Dataset entries:
########################################

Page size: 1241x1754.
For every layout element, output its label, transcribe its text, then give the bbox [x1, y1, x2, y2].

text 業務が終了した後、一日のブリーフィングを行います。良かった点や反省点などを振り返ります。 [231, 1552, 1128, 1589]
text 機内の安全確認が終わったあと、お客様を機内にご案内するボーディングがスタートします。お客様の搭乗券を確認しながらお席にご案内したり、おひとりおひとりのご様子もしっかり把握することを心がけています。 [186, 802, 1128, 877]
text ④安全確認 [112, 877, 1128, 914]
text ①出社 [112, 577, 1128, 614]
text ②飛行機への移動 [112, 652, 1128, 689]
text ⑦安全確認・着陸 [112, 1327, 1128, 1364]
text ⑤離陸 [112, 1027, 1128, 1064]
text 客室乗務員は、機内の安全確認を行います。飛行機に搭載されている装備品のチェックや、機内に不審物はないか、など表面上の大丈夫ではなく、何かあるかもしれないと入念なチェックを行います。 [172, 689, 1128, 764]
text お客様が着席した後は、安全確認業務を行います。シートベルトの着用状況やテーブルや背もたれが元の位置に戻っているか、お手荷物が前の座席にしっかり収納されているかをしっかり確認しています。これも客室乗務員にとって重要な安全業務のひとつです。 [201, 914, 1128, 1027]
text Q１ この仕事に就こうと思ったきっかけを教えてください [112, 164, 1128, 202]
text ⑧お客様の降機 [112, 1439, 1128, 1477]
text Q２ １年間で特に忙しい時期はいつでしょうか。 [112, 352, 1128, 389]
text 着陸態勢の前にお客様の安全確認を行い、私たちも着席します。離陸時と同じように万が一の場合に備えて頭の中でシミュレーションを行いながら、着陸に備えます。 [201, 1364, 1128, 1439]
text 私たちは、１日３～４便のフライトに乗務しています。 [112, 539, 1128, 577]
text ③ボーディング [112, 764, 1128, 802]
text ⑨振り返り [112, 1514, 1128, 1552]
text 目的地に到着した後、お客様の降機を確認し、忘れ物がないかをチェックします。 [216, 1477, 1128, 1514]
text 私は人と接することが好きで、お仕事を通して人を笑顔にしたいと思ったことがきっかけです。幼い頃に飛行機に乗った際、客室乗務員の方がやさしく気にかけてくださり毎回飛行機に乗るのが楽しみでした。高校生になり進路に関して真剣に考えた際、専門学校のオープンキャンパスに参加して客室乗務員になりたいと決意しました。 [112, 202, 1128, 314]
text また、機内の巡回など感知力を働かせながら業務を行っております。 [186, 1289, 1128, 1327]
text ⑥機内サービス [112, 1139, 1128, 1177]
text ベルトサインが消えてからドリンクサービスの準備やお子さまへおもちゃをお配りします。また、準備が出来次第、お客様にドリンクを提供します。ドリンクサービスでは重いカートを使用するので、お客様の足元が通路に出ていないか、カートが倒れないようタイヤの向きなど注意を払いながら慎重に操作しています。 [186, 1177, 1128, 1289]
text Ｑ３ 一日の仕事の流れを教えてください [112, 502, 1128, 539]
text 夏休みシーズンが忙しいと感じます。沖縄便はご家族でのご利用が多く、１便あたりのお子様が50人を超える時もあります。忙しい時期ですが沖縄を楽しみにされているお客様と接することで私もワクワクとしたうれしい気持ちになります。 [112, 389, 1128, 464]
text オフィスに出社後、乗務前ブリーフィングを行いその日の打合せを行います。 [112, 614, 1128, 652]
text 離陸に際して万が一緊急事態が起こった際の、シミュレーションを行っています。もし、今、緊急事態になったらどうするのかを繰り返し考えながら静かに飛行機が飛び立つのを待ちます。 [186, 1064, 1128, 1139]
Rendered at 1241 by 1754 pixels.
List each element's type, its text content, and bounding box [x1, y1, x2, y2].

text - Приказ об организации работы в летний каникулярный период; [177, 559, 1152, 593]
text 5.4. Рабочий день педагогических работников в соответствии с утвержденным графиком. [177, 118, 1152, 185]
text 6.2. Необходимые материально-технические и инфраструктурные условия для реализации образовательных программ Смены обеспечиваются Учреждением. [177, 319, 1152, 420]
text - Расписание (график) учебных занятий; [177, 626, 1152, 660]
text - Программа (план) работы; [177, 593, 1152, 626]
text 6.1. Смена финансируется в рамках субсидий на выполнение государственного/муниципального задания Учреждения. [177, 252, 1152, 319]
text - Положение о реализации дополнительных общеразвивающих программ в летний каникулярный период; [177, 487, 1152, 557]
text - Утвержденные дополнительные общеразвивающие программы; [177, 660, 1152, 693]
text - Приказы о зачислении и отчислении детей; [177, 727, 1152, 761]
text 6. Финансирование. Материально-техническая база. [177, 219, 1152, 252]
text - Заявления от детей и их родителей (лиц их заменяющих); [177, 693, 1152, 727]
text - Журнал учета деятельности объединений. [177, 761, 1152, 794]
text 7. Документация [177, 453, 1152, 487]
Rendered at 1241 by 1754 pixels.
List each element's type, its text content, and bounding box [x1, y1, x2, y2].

########################################

> **Task description**: If a line of the entries contains the string "детей", it counts; report how many such lines there are, as a bare number.

> **Written response**: 2